As the use of IT and data grows within healthcare, the researchers suggest that data science should be included in the core curriculum during medical school and residency training.
Despite the digitization of healthcare and abundance of health data from disparate sources including EHRs, mobile devices and wearables, they say the fundamental quality, safety and cost challenges of providing care have not been resolved and that better use of clinical data has the potential to address these issues.
According to Leo Anthony Celi, MD, head of the MIT Critical Data group, the problem is that a lot of the data exists in silos and is not integrated. In particular, he believes that the idea of data sharing is still foreign in healthcare because of stubborn cultural barriers that continue to stand in the way of science and progress.

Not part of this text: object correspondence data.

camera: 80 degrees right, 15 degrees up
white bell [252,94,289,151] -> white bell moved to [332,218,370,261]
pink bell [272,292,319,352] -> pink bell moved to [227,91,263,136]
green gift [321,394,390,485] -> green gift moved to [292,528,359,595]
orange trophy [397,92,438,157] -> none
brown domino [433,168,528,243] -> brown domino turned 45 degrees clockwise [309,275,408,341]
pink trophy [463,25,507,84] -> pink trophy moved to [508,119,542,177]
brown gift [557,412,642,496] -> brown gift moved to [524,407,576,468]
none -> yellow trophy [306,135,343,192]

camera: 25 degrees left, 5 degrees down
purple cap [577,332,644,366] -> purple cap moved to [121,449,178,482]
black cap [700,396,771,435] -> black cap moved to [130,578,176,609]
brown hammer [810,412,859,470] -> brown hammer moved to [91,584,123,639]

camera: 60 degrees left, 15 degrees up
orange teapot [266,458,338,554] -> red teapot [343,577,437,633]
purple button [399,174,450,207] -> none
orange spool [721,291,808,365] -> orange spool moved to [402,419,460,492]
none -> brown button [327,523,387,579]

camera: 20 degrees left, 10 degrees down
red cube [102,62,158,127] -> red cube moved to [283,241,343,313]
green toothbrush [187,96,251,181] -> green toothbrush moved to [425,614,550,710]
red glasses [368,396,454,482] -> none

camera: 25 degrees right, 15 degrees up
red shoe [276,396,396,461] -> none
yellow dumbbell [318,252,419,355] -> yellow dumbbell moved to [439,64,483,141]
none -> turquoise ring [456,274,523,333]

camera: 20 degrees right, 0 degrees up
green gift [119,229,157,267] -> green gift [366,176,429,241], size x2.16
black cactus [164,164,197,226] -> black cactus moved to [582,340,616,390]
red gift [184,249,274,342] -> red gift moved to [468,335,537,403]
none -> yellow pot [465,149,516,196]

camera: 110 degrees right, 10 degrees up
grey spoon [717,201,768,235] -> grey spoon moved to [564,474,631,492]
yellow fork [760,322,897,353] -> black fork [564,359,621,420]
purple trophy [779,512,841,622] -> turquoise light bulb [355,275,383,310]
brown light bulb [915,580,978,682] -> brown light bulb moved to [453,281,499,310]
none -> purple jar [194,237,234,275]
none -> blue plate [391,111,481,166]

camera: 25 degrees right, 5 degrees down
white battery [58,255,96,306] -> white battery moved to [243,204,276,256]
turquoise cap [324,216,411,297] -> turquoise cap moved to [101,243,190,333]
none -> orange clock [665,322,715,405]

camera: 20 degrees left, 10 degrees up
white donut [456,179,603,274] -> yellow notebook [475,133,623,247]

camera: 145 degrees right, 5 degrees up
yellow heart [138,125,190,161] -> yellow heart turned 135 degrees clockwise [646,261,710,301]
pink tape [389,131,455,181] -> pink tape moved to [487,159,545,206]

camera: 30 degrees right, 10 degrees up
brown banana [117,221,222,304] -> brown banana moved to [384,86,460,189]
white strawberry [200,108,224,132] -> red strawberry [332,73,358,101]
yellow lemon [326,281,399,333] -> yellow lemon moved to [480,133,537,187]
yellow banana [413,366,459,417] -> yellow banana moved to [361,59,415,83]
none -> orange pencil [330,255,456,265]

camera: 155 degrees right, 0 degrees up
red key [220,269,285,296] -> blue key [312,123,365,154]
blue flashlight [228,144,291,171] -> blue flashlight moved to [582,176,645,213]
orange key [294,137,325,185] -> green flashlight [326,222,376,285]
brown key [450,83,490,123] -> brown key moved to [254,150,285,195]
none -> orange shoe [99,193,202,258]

“If we are to learn as a healthcare system, there has to be more data integration and harmonization,” contends Celi, who specifically calls out the health data divide between clinicians, the domain experts and the technical experts, such as data scientists.
“There is a persistent gap between the clinicians required to understand the clinical relevance of the data and the data scientists who are critical to extracting useable information from the increasing amount of healthcare data that are being generated,” wrote Celi and his MIT colleagues in a recent viewpoint article published in the Journal of Medical Internet Research.
However, the MIT researchers contend that the health data divide can be narrowed by creating a culture of collaboration between clinicians and data scientists, exemplified by events such as datathons, as well as reforming medical education, rethinking academic incentives and providing funding opportunities.